Yesterday, I heard a piece on the PRI radio program The Next Big Thing about an interesting one-woman play called 9 Parts of Desire, at Manhattan Ensemble Theater. I love all the arts, but I am not as great an aficionado of the theater as of other things, which explains how I missed John Lahr's review of the play in The New Yorker (The Fury and the Jury, November 8). Sadly, if there are articles in "The Critics" section that I do not read, this is one of them. However, it does not explain how I also managed to miss a review (Charles Isherwood, A Solitary Woman, Embodying All of Iraq, October 14) and a feature article (Lauren Sandler, An American and Her Nine Iraqi Sisters, October 17) in The New York Times, or the review by Jorge Morales (Smart Bombs, October 26) in The Village Voice. The play comes to New York after being well received in Edinburgh and London (even reviewed in The Guardian and The Scotsman). From the Times review:

Heather Raffo, in 9 Parts of DesireBlonde, Midwestern, Catholic: the writer and actress Heather Raffo seems an unlikely candidate to play an Iraqi woman, let alone actually be one. Yet Iraqi she is, both by heritage (on her father's side) and in her nine-character, one-woman show, "Nine Parts of Desire." On a stage littered with blankets, books and paintbrushes, bisected by a pool of water representing the Tigris, Ms. Raffo, who is in her early 30's, pivots from one character to the next, composites of women she knows from eight years of interviews and living-room confessionals. Sipping Scotch and chain-smoking in the show, which opened on Oct. 9 at the Manhattan Ensemble Theater, the actress stiffens her neck to become an aging expatriate academic whose voice hardens as she describes babies tossed inside sacks of starving cats in the prison cell she once shared. Dancing along to an 'N Sync video, Ms. Raffo suddenly embodies a young girl who can tell the difference between a Kalashnikov and an M-16 shot as easily as she can distinguish the members of her favorite boy band. And most centrally, Ms. Raffo steps into the role of a bold artist who painted nudes and slept with regime officials.

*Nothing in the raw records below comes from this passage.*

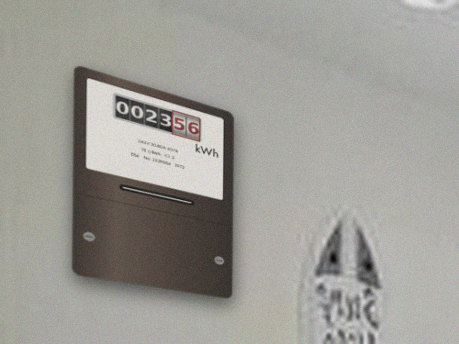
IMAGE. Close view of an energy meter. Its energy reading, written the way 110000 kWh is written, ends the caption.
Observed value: 23.56 kWh
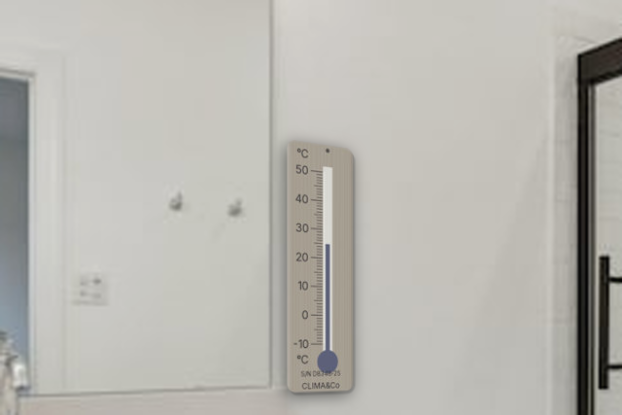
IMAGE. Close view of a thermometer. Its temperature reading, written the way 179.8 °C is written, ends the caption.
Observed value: 25 °C
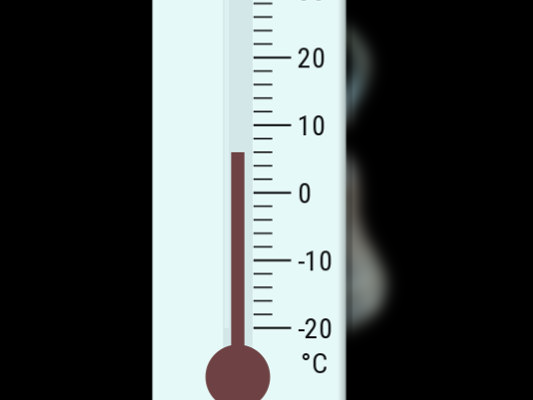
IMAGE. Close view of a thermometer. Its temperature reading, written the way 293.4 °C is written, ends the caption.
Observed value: 6 °C
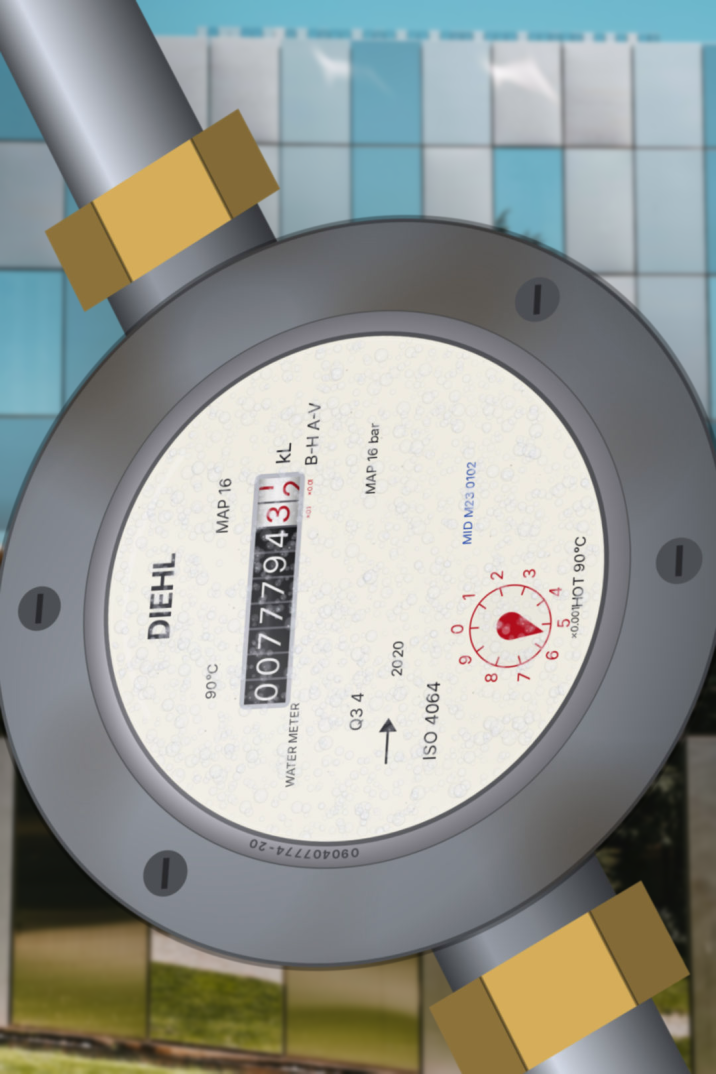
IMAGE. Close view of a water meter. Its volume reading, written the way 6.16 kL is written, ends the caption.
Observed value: 77794.315 kL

Anyway, the radio piece caught my attention—so much so that I listened to the end of it in my car and made myself late for choir rehearsal—not only because of the subject matter, but because I know the playwright/actress who stars in the production, Heather Raffo, because we went to high school together in Michigan. In fact, we were cast across from one another in a school play, which is one of the most enjoyable memories of my teenage years. (Don't worry, I hung up my acting career only a few years after that, when I acted in a blockbuster production of Richard III, with fellow Ionartsian Todd Babcock, at Michigan State University. I was one of the murderers. Todd got murdered. I also got murdered by another murderer. It's a bloody play. We got to learn sword choreography. I was terrible at it.) This is what happens when you don't call your friends and lose touch with them. Big things happen. Then there you are, listening to your friend's voice on the radio. Congratulations, Heather! The play's run has been extended, so I will try to make a trip up to New York next month.

UPDATE:
Another thing I missed was the piece on NPR (One-Woman Show on Iraq Draws Accolades, November 26), in which Deborah Amos consistently mispronounces Heather's name as "Ruffo."